An April 30, 2001 Forbes Global article titled “Total Recall” states that “Current DRAM capacitors are 0.18 microns wide; the sandwich in Motorola’s best MRAM is three times as large. The article also states “Motorola’s MRAMs can hold only 256,000 bits; the newest DRAMs will hold 256 million bits per chip.” DRAMs are 1,000 times denser and are not consider nano.
Dr. K. Eric Drexler is the author of Engines of Creation, a book published by Anchor Press in 1986 that introduced the term “nanotechnology.” Dr. Drexler recently stated “The meaning of ‘nanotechnology’ has been stretched to the point of uselessness.”
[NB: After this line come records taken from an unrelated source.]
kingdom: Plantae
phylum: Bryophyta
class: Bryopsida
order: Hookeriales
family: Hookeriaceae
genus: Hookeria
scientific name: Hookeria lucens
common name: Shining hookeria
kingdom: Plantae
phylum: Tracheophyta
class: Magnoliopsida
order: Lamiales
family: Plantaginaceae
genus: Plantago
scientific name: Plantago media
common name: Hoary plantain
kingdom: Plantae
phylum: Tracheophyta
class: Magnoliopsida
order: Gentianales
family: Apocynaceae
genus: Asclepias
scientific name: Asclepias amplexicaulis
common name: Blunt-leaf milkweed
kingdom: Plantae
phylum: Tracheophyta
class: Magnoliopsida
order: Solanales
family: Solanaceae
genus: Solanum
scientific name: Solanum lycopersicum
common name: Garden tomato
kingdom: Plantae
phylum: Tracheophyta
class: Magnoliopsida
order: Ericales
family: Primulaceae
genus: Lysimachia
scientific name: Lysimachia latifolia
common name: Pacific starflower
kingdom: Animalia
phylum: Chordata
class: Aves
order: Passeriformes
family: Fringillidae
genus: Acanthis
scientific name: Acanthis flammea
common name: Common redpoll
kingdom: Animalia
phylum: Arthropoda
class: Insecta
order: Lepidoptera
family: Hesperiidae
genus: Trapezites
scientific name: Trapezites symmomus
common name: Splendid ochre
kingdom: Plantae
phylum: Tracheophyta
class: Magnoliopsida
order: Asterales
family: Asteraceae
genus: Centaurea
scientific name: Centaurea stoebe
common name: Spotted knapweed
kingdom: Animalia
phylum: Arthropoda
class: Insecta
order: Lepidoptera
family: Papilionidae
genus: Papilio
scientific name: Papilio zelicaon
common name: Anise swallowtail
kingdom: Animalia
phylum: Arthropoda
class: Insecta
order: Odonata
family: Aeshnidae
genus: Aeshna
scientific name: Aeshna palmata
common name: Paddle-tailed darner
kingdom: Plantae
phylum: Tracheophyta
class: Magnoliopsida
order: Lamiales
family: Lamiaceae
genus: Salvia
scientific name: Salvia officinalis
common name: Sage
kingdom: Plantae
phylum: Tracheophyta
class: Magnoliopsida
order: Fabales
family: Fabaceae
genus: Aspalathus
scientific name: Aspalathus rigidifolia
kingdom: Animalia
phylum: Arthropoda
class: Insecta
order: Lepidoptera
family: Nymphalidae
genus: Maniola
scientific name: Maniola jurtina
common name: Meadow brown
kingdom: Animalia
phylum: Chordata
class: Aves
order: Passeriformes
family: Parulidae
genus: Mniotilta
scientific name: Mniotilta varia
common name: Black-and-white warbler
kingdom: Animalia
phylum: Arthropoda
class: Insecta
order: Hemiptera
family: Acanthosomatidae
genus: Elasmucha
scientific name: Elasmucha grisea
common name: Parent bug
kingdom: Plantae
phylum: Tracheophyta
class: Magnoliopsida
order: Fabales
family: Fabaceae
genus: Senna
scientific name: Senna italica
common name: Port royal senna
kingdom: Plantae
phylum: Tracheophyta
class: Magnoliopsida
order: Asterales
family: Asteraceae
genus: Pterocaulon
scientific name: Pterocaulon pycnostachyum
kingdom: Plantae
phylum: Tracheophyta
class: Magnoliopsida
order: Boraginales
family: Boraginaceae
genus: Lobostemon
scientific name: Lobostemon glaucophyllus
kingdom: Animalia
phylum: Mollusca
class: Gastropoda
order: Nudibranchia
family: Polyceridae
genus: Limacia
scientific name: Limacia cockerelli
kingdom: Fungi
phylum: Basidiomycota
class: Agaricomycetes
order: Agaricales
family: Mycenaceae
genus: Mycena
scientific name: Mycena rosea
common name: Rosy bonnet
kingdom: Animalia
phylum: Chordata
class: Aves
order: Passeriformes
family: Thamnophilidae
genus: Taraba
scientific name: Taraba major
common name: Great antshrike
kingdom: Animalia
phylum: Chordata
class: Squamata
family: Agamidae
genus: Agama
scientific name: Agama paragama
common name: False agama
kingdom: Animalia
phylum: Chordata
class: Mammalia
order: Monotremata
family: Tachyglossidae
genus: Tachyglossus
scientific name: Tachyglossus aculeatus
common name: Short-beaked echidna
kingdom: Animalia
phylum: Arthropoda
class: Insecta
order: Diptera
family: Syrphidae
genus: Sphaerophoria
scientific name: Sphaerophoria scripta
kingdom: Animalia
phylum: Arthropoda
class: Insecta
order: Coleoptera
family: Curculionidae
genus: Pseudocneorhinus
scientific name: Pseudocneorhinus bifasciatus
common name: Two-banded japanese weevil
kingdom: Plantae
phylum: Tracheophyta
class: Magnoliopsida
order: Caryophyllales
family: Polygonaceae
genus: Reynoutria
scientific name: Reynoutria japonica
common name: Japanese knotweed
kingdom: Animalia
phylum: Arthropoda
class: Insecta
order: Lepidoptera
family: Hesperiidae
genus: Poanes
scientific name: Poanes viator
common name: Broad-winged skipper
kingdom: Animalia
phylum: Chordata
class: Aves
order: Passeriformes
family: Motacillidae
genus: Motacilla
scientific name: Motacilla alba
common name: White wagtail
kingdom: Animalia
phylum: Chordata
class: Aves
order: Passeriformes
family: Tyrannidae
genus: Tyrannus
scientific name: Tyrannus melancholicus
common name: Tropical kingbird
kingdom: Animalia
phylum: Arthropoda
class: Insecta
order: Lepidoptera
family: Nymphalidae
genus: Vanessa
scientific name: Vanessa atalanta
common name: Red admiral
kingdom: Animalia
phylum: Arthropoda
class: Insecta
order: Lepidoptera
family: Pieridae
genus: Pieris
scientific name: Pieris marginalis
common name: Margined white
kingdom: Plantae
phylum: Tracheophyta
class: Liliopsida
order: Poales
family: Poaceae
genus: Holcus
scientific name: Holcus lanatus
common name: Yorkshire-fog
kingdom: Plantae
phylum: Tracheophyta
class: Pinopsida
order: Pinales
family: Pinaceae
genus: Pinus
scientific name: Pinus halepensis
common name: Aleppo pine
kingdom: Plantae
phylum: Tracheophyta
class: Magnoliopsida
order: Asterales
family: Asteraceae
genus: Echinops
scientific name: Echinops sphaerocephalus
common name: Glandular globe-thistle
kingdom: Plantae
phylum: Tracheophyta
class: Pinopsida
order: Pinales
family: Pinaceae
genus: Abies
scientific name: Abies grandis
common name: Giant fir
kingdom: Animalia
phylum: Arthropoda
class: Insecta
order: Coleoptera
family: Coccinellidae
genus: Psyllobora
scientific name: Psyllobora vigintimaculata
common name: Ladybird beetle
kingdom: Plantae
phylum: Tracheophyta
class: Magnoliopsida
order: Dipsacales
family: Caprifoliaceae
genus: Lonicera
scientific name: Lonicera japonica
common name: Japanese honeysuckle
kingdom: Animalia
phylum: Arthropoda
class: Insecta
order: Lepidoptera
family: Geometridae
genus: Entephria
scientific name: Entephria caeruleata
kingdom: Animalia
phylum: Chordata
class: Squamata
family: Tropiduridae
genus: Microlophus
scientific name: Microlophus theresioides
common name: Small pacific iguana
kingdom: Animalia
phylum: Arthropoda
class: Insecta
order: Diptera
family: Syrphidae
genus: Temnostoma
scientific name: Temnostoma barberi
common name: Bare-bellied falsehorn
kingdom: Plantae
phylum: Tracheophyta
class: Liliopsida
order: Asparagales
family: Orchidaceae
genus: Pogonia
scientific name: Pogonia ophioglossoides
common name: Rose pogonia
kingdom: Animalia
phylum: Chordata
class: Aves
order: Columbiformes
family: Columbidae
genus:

We contacted Dr. Drexler regarding MRAM. He stated “By the standard implicit in the earlier meaning of the term, no product today fully qualifies, and I doubt that this one qualifies at all."
An article in the March 11, 2004 Economist states that Dr. Drexler believes the term nanotechnology “is now being bandied about by every Tom, Dick and Harriet” or in NVE’s case its every Dan, Jim, and Josh.